My grandmother (mother through adoption) has the beginnings of demintia. I have been unable to obtain her birth certificate, she was born in California and I think she is confused about some facts. I've applied for it 3 times and have been told she isn't in the records each time. If I manage to obtain her birth certificate, I will then have to get her marriage certificate, this is a serious hurdle, since she says she was never married. Her estranged husband passed away, her social security card has her married name, not maiden. I have talked to health and welfare, DMV, social security, her bank, and of course vital statistics. Any suggestions?
My great-grandmother was born on a ship in the middle of the ocean on Feb. 29 in a leap year, but I was still able to locate her through various online means. Keep at it, and you might find something somewhere. Keep in mind that spellings may vary.

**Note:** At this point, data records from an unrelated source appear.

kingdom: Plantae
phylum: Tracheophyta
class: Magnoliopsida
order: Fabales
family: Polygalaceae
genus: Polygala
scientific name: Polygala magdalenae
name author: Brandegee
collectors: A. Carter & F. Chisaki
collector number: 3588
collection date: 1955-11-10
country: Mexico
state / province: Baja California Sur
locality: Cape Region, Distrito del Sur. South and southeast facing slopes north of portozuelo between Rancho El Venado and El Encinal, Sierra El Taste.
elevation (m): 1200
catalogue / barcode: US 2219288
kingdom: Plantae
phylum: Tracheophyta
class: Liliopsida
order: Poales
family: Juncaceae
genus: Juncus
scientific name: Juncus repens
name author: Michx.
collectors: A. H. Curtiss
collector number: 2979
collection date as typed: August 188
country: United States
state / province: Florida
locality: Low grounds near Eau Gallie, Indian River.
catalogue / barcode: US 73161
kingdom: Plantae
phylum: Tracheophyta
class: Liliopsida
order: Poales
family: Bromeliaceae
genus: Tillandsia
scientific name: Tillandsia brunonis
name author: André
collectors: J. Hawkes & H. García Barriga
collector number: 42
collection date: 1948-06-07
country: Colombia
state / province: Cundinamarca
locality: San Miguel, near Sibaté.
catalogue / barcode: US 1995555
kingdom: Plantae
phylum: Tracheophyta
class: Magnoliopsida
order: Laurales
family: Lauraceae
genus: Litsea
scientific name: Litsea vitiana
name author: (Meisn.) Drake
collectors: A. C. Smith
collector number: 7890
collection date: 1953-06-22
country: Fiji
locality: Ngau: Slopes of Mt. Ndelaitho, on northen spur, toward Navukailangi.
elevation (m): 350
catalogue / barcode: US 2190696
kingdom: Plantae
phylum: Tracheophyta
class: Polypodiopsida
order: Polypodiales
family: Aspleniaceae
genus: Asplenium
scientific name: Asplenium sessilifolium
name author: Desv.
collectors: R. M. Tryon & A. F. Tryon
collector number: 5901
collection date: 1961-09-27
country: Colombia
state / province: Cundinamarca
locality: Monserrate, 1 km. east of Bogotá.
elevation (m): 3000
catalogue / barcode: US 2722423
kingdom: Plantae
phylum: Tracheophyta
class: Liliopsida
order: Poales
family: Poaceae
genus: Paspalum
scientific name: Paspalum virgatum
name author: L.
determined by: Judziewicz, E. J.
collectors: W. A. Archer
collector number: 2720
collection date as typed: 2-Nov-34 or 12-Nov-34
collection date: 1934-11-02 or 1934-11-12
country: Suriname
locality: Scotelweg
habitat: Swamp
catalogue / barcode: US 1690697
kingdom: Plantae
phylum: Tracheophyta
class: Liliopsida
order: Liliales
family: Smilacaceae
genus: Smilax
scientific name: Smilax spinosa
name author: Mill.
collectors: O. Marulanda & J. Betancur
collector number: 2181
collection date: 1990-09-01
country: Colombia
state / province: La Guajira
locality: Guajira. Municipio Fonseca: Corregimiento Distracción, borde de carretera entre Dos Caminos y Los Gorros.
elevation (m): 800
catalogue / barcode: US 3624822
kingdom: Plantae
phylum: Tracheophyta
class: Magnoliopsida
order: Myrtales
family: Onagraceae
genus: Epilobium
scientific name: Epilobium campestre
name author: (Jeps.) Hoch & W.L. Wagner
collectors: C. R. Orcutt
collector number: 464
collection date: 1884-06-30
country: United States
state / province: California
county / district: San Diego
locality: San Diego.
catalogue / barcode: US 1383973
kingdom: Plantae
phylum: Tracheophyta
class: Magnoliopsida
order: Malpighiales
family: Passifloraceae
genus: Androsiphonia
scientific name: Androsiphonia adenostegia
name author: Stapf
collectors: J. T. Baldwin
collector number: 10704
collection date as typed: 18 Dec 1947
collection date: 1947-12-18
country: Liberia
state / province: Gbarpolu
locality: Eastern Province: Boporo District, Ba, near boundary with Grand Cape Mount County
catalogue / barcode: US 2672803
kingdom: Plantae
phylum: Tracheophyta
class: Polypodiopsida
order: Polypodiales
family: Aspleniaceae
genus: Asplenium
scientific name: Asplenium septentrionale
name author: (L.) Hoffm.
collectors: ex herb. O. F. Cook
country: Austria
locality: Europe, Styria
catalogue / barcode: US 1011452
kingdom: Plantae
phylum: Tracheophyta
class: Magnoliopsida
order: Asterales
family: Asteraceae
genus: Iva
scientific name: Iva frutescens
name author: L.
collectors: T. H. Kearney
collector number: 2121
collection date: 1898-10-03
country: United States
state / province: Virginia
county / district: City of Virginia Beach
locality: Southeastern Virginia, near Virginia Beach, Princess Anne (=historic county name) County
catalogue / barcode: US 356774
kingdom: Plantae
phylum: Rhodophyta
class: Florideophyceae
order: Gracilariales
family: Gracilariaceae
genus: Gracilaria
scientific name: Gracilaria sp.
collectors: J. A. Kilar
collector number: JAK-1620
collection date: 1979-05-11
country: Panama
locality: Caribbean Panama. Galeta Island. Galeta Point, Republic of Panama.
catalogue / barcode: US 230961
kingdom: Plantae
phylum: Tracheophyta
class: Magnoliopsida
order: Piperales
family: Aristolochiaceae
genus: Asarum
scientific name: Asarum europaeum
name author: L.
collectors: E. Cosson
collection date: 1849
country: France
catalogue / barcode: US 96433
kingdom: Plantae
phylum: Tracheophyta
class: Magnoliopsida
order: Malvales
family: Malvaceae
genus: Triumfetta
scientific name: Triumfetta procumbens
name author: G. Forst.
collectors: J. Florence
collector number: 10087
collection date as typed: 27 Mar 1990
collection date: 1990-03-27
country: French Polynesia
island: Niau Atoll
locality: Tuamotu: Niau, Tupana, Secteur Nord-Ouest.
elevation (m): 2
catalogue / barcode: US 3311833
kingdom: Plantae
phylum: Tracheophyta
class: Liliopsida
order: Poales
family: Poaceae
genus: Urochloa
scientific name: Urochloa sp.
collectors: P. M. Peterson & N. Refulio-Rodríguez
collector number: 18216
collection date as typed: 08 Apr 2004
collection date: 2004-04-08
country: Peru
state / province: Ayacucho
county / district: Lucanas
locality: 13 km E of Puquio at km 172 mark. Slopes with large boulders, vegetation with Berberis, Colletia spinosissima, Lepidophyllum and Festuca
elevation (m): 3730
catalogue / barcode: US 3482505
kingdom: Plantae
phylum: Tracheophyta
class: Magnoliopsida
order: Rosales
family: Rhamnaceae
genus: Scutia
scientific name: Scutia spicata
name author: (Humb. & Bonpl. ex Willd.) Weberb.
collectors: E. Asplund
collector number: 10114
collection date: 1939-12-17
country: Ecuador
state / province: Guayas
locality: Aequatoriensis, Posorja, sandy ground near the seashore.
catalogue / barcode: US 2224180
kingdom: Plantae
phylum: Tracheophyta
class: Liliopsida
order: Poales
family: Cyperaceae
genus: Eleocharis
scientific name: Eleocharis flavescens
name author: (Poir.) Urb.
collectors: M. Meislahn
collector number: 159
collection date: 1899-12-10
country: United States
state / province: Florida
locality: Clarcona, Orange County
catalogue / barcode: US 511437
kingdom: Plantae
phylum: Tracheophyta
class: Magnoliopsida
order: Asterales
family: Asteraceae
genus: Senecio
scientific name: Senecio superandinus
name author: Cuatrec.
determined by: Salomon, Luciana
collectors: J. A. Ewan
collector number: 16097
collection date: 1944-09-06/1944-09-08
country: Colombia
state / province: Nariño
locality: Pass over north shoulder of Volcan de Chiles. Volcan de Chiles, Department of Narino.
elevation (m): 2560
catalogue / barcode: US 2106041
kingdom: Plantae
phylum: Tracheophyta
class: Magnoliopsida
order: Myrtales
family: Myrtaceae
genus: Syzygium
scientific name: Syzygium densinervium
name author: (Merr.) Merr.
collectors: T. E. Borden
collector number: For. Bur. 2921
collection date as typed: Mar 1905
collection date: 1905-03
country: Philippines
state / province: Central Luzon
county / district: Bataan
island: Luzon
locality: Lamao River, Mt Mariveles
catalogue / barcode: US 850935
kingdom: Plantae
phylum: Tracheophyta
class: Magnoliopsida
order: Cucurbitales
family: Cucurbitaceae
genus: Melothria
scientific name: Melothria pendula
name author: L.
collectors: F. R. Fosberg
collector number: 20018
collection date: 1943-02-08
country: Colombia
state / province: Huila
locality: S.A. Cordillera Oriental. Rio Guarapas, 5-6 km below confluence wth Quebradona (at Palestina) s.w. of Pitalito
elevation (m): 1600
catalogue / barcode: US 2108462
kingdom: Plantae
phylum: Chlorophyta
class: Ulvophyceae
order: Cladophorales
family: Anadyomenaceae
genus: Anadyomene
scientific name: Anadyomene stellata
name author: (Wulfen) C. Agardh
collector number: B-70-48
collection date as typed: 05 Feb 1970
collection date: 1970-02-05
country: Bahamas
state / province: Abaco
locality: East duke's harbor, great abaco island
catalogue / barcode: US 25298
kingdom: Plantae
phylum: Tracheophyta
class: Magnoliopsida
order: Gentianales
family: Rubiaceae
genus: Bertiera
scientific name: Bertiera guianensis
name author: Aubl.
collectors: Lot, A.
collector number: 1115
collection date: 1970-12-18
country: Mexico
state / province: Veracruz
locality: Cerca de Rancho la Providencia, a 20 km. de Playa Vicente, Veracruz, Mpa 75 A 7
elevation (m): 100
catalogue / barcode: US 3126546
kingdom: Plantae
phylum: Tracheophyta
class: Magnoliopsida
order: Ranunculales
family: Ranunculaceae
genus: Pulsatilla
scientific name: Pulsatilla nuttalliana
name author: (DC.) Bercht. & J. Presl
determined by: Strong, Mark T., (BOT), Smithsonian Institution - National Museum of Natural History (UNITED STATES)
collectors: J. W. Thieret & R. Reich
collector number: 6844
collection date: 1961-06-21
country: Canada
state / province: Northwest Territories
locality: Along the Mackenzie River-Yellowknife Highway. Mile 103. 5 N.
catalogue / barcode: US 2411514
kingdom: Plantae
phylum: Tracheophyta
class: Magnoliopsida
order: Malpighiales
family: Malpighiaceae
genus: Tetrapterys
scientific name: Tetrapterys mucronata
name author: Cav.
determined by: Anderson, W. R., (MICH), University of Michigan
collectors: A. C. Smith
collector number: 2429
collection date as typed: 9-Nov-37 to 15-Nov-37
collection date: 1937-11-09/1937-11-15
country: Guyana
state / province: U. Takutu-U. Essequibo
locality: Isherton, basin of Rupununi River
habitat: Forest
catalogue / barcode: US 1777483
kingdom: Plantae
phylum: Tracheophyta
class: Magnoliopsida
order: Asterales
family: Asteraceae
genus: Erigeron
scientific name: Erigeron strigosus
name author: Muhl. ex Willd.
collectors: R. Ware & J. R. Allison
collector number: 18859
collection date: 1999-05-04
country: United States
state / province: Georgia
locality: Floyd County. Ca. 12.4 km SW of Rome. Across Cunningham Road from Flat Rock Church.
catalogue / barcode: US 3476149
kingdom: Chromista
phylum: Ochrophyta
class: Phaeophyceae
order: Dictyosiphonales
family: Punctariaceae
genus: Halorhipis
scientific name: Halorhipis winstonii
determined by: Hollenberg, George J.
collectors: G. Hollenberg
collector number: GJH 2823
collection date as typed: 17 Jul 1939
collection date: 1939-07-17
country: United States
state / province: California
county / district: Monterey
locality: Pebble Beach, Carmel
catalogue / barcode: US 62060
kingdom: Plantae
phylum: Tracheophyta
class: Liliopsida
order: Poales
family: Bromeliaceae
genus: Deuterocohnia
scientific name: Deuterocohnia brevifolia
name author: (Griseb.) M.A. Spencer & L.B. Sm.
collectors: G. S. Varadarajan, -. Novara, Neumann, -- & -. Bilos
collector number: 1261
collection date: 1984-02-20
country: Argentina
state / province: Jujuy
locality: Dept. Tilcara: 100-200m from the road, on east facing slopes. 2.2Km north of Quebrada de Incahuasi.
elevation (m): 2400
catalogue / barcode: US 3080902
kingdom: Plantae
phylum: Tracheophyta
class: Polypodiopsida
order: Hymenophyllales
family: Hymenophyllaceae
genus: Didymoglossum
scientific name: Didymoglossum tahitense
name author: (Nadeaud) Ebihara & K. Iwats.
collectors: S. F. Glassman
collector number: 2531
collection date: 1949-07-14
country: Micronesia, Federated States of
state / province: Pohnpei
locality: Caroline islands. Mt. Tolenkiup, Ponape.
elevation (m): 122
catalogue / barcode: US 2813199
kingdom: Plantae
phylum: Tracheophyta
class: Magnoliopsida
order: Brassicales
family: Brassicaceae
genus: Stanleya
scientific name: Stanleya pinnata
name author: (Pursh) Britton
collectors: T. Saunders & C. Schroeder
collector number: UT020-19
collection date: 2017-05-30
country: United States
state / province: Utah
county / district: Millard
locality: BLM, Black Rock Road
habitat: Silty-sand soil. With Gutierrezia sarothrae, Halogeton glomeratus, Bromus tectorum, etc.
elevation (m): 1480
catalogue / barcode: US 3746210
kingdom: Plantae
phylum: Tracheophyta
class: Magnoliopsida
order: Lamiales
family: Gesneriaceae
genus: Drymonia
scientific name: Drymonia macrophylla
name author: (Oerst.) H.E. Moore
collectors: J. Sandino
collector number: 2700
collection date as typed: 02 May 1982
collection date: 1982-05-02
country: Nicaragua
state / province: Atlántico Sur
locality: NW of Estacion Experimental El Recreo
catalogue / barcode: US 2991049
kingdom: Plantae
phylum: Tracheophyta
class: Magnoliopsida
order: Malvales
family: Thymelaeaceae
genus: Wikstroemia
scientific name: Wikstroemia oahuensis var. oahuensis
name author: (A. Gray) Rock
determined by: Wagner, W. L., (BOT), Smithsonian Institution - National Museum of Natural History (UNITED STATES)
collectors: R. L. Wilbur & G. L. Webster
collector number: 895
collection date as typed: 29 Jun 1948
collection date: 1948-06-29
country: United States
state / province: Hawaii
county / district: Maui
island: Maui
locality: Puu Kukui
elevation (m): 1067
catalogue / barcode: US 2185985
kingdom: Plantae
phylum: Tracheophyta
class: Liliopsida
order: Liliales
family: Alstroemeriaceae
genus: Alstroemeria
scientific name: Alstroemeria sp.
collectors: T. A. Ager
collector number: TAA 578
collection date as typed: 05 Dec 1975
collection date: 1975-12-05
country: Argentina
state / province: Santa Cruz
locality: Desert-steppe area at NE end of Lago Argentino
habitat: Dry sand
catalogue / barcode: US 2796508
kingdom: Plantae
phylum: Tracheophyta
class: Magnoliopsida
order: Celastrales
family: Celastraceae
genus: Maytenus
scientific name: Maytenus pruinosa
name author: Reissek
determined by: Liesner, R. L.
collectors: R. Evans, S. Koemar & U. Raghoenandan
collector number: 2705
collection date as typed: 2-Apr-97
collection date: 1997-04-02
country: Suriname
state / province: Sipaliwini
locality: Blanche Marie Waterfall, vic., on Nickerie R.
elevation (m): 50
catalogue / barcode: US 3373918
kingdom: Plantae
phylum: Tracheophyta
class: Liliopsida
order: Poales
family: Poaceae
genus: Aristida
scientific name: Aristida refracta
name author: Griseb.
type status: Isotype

For instance, a person whose name was Matilde Koehler when she was born might have changed it to Matilda Kohler later. I had a relative whose name was Dragotea, but the nuns when she entered school in the U.S. changed it to Dorothy, though her last name remained the same making her traceable.
Good luck in your search.
Did your Grandmother never have a drivers license? All an ID is taking that license and reverting it to an ID. No passport?
What advice have they given you?
Are you certain she was born in a Hospital? If she was born at home there may have been a problem with registration.
Have you asked her doctor how to proceed.
I honestly wouldn't know myself how to proceed after you have done all you have done. Just thinking in terms of what I would do it would come down to getting advice from APS, from online research, from the Bureau of Vital Statistics, from my local Council or Agency on Aging.
If ALL of that was fruitless I would be down to a P.I., I think (private investigation). They are often quick today, functioning more from their computers than any work on the streets.
I really cannot think of anything else. Perhaps a WALK-IN at Bureau of Vital Stats where she lives to ask what THEY would personally do at this point.
Hope you'll update us. What a mystery she is. And I am assuming you have been through ALL her papers. It's unusual for us elders not to have marriage and birth certificates tucked away somewhere. And SOMEhow she got on Social Security at some point. So there is SOMEthing out there. Good luck finding it.
Make appt. with your local SS Offices, and go there in person with her card. They are very helpful in person, NOT on the phone. Use that SS card to get her ID situation straight. Her legal name (despite her denying being married) is on that card. She can't change her name back to her maiden name in Calif. without the Judge (who finalized her divorce) ordering that name change at her request. Otherwise, she is stuck with that as her legal name, period.
You can't just go back to using your maiden name without Court approval at the final divorce hearing, if the Judge authorized it. She can deny being married all day, but that SS Card proves she was.
Otherwise use that SS Card to help get a her basic DMV ID card. SS may have a record of when she applied for that card, apparently after she got married. SS will have more records, including any jobs she had over the years. You bring utility bills she paid with her address on them to DMV to prove residency. With her SS card, a recent utility bill, a new photo is taken and about $45, she can get a basic California ID card.